**Reading passage**
4.4. RNA Isolation, RT-PCR and Real-Time Quantitative PCR (RT-qPCR)

Total RNA was isolated from tissues or cells with RNAiso reagent (Takara, Otsu, Japan), which was treated with DNase I (Takara). The quality and quantity of RNA were assessed by denatured gel electrophoresis and NanoDrop 2000c (Thermo, Waltham, MA, USA). cDNA synthesis for mRNA was performed using the PrimeScript RT reagent Kit (Perfect Real Time) (Takara). RT-qPCR was carried out in a Bio-rad CFX96 Real-Time Detection system (Bio-rad, Hercules, CA, USA). The KAPA SYBR FAST qPCR Kit (KAPA Biosystems, Wobrun, MA, USA) was used in this assay, and quantification was conducted as previously described [39]. The primer pairs used were designed by Sangon Company (Shanghai, China) (Table S5).

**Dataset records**
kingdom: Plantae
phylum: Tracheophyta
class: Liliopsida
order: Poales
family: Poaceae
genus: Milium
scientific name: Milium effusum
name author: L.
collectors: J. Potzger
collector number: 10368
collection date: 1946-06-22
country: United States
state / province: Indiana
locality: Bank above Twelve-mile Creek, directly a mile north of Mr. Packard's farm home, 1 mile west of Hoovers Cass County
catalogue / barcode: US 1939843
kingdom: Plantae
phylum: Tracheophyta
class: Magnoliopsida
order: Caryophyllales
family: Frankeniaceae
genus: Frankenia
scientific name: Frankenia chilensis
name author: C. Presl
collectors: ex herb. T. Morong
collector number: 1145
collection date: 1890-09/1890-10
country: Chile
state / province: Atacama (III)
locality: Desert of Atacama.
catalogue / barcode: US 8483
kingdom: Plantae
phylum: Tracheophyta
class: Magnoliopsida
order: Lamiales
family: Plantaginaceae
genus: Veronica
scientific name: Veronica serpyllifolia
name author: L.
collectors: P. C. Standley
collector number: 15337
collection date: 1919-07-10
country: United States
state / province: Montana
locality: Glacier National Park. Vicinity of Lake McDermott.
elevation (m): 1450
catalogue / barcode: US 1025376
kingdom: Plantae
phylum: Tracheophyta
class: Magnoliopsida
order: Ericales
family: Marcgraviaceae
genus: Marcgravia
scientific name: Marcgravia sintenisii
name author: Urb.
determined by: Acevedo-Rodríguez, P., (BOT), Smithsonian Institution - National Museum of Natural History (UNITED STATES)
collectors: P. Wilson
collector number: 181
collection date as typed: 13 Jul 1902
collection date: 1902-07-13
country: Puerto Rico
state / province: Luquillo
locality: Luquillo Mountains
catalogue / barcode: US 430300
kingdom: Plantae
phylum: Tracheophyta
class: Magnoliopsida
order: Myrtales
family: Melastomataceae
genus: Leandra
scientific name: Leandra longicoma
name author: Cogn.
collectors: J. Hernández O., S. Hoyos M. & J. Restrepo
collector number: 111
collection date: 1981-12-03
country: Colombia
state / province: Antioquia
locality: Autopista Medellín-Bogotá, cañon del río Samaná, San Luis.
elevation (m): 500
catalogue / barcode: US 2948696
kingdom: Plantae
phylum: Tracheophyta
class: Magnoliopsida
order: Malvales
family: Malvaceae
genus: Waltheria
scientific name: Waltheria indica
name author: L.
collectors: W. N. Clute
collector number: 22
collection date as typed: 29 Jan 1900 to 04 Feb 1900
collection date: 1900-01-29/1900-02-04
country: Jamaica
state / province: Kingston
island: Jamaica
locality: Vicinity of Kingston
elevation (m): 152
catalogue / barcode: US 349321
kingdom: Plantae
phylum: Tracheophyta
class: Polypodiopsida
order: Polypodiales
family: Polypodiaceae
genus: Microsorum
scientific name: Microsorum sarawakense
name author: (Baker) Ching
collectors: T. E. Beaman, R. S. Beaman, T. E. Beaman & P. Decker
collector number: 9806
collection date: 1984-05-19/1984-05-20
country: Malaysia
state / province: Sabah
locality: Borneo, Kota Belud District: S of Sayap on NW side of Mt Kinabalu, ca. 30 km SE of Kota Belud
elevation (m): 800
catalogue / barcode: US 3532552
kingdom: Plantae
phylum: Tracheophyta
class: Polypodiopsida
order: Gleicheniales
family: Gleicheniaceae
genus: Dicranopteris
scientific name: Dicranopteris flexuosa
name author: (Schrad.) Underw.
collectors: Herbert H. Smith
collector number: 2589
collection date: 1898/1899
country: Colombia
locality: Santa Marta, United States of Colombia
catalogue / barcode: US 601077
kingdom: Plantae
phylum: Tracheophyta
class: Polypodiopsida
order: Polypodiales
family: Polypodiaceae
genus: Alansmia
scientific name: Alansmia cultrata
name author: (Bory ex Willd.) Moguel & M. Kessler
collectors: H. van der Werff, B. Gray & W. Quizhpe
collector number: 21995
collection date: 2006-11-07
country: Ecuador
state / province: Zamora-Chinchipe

**Activities**
**a.** Reproduce the RNA isolation methods text from "4.4. RNA Isolation, RT-PCR" to "China) (Table S5).".
**b.** In the RNA isolation methods text, what system was used to carry out RT-qPCR?
**c.** Continue the RNA isolation methods text from the point where it ends.

**Answers per task**
**a.**
4.4. RNA Isolation, RT-PCR and Real-Time Quantitative PCR (RT-qPCR)

Total RNA was isolated from tissues or cells with RNAiso reagent (Takara, Otsu, Japan), which was treated with DNase I (Takara). The quality and quantity of RNA were assessed by denatured gel electrophoresis and NanoDrop 2000c (Thermo, Waltham, MA, USA). cDNA synthesis for mRNA was performed using the PrimeScript RT reagent Kit (Perfect Real Time) (Takara). RT-qPCR was carried out in a Bio-rad CFX96 Real-Time Detection system (Bio-rad, Hercules, CA, USA). The KAPA SYBR FAST qPCR Kit (KAPA Biosystems, Wobrun, MA, USA) was used in this assay, and quantification was conducted as previously described [39]. The primer pairs used were designed by Sangon Company (Shanghai, China) (Table S5).

**b.** A Bio-rad CFX96 Real-Time Detection system (Bio-rad, Hercules, CA, USA).

**c.**
4.5. Dual-Luciferase Reporter Assay

Cell lysates transfected with pGL3 vector constructs were prepared as described above, except the lysis solution was 1× Passive Lysis Buffer (PLB, Promega, Madison, WI, USA). Cell lysates were brought to room temperature, of which 20 μL was used to carry out the luciferase assays by the Dual-Luciferase Reporter Assay System (Promega), according to the manufacturer’s instructions, using 50 µL Luciferase Assay Reagent II (LAR II) (Promega, Madison, WI, USA) and 50 μL Stop & Glo Reagent (Promega, Madison, WI, USA). The measurements were carried out as described above, and sequential readings for firefly luciferase and Renilla luciferase were recorded.

4.6. Immunoblotting

Immunoblotting was carried out by standard procedures, with the antibodies His-tag (Santa Cruz Biotechnology, Santa Cruz, CA, USA) and GAPDH (Bioworld, St. Louis Park, MN, USA).

4.7. Electrophoretic Mobility Shift Assay (EMSA)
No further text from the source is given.